Elle veillera à concilier sa communication avec les exigences du secret des enquêtes (prévu par exemple par l’ article 11.du code de procédure pénale français), ou d’autres secrets, notamment le secret des affaires, prévu par la directive (UE) 2016/943 DU PARLEMENT EUROPÉEN ET DU CONSEIL du 8 juin 2016 sur la protection des savoir-faire et des informations commerciales non divulgués (secrets d’affaires) contre l’obtention, l’utilisation et la divulgation illicites.

Ainsi l’article 11 du code de procédure pénale français prévoit, dans sa version du 24 décembre 2021 :

Sauf dans le cas où la loi en dispose autrement et sans préjudice des droits de la défense, la procédure au cours de l’enquête et de l’instruction est secrète.

Toute personne qui concourt à cette procédure est tenue au secret professionnel dans les conditions et sous les peines prévues à l’article 434-7-2 du code pénal.

Toutefois, afin d’éviter la propagation d’informations parcellaires ou inexactes ou pour mettre fin à un trouble à l’ordre public ou lorsque tout autre impératif d’intérêt public le justifie, le procureur de la République peut, d’office et à la demande de la juridiction d’instruction ou des parties, directement ou par l’intermédiaire d’un officier de police judiciaire agissant avec son accord et sous son contrôle, rendre publics des éléments objectifs tirés de la procédure ne comportant aucune appréciation sur le bien-fondé des charges retenues contre les personnes mises en cause.

Sur un plan juridique, le droit des pays européens offre un recours en diffamation contre les organes de presse, selon une procédure particulière.

On se réfèrera par exemple, pour le droit français, à la loi du 29 juillet 1881 sur la liberté de la presse et à son article 29 selon lequel :

Toute allégation ou imputation d’un fait qui porte atteinte à l’honneur ou à la considération de la personne ou du corps auquel le fait est imputé est une diffamation.
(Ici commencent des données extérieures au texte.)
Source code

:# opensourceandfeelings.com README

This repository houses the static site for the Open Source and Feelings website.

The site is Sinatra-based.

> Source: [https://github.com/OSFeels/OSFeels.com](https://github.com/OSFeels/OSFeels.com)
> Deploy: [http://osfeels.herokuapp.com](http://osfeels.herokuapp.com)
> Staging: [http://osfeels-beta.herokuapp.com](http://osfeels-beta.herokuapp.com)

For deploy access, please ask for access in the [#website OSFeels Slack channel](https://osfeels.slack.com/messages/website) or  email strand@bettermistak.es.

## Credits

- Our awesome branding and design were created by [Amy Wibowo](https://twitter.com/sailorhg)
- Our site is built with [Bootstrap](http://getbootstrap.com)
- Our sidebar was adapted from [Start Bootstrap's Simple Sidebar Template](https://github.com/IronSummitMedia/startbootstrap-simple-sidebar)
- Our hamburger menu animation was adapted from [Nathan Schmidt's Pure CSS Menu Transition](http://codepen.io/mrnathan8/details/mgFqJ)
La publication directe ou par voie de reproduction de cette allégation ou de cette imputation est punissable, même si elle est faite sous forme dubitative ou si elle vise une personne ou un corps non expressément nommés, mais dont l’identification est rendue possible par les termes des discours, cris, menaces, écrits ou imprimés, placards ou affiches incriminés.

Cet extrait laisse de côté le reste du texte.